The take-home lesson here is to treat the shrill denunciations of the justice system and the representations of the facts of capital cases with a large dose of skepticism. Those of us who work in the field knew that already, but the contrast between the statements of Coleman's boosters and the truth in this widely publicized case may make that apparent to a wide segment of the population.
Posted by: Kent Scheidegger | Jan 12, 2006 6:20:55 PM
"The take-home lesson here is to treat the shrill denunciations of the justice system and the representations of the facts of capital cases with a large dose of skepticism."
That skepticism remains justified. DNA testing has exonerated many convicted defendants. A sensible person would conclude there are others wrongly convicted who are not sufficiently lucky to have any DNA evidence available.
By the way, Centurion's assurances that Coleman was innocent are no more shrill than the glib assurances by prosecutors that everyone whom they accuse is guilty.

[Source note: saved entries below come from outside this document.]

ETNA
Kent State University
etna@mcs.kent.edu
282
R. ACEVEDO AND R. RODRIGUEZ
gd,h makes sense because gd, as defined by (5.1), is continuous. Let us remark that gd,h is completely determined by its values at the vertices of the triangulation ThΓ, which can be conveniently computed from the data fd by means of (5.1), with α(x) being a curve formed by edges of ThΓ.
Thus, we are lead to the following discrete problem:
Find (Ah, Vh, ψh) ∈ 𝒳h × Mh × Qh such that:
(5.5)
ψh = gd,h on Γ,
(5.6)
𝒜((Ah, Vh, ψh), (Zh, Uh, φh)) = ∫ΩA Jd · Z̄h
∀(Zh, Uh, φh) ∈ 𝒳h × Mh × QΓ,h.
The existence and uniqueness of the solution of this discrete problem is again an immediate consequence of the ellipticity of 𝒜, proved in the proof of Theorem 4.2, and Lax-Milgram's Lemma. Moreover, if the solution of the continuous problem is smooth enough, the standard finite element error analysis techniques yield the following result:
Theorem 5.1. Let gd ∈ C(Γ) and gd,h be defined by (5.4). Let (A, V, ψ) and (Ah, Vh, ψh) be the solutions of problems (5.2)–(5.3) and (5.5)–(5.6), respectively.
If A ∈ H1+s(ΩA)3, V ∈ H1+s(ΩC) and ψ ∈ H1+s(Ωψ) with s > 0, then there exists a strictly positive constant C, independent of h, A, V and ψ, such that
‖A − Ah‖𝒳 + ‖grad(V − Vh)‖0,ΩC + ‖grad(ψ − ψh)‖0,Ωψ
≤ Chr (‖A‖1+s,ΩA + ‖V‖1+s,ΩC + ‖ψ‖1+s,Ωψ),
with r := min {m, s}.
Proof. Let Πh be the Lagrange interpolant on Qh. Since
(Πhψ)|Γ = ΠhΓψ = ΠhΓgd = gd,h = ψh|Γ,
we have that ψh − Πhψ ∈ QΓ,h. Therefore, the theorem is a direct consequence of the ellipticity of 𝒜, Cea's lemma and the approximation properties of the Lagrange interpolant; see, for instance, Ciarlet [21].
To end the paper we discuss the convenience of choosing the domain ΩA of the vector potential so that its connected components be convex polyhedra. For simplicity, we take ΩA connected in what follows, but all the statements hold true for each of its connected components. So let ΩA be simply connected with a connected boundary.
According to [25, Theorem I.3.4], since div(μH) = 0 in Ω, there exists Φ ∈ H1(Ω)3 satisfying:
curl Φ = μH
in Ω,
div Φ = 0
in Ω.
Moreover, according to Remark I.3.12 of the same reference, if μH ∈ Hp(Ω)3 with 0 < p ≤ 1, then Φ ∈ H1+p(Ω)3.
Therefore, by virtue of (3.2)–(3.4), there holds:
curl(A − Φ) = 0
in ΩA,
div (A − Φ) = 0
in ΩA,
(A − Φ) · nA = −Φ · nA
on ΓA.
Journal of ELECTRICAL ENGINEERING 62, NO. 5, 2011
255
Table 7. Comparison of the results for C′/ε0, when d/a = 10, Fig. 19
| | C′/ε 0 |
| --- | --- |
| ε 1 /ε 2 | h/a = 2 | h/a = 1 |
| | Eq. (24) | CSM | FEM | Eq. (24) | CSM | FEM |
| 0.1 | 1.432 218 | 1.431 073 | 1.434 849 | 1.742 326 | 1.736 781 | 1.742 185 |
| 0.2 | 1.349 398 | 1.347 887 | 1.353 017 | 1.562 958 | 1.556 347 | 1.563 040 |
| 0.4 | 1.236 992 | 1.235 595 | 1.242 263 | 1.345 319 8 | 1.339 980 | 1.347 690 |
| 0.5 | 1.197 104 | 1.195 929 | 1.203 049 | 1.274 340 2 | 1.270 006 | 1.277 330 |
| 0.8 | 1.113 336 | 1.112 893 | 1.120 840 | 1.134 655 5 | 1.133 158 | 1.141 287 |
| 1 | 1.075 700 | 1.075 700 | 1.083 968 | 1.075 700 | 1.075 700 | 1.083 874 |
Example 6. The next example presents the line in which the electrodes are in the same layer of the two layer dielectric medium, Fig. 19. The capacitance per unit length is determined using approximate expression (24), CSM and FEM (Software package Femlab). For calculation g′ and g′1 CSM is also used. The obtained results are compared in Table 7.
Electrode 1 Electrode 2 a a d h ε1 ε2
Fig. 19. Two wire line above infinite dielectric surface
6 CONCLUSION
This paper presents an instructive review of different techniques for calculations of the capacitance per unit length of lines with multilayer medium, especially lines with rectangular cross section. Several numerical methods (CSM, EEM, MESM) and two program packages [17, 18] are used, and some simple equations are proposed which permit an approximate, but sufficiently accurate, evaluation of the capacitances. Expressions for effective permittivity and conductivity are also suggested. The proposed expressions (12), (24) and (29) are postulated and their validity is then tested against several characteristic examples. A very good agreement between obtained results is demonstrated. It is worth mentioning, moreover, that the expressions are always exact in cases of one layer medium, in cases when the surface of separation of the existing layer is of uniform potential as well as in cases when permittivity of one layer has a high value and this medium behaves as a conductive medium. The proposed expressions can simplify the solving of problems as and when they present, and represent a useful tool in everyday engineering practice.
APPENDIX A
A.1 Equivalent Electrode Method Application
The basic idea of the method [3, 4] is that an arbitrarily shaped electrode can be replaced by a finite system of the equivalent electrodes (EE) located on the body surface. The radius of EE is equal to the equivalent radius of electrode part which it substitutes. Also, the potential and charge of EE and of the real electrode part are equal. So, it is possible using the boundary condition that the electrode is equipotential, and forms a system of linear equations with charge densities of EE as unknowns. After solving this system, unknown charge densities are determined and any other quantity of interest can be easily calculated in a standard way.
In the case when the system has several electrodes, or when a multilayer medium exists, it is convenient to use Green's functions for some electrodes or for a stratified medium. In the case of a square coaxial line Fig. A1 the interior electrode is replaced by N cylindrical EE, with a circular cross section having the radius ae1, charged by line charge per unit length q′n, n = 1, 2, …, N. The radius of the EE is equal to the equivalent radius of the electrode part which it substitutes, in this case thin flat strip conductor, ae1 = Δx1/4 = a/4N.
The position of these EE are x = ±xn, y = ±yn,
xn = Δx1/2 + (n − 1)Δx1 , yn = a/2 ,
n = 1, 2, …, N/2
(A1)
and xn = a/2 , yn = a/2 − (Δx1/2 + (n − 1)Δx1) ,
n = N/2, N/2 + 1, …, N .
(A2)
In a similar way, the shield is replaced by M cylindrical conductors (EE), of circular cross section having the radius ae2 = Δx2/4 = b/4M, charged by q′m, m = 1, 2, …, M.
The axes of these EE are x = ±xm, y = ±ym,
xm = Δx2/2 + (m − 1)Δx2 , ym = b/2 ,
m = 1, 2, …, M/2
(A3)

Posted by: Marc Shepherd | Jan 13, 2006 8:30:46 AM
In my opinion, the conviction of one innocent man is a "large" number. But, by any statistical measure, the exonerations of convicts by DNA evidence has been astoundingly small (100 to 200 out of hundreds of thousands of convictions in which DNA evidence is collected). Particularly when you look at the number of prison inmates who are able to request examination of DNA evidence who don't (Bill Clinton knew what the DNA testing of Monica Lewinsky's dress would show), it's possible to get a better idea of the overall accuracy of our criminal-justice system, which is quite good.
Again, one wrongful conviction is a tragedy. But from a policy perspective, we have to be honest and admit that we are striking a balance between public safety and an occasional tragedy.
This problem is particularly pointed with capital punishment. Capital punishment advocates have to decide how many tragedies (and other costs, including money) justify the benefits (from their perspective) of capital punishment. Capital punishment opponents have to ask: are we ok with many more innocent people spending a life behind bars (because post-conviction review of life sentences is already woeful, and will become worse if capital punishment is abolished) in order to keep innocent (and guilty) people from being wrongfully executed? How do we make each of these assessments? I frankly don't know.
Posted by: Mark | Jan 13, 2006 11:23:18 AM
Douglas, I am glad you posted this information. I haven't spotted it yet on the Death Penalty Information Center website.
Posted by: ward | Jan 13, 2006 12:32:03 PM
Is the time served for inmates 85% of there time or 65%. Was informed of a new law in the state of Virginia.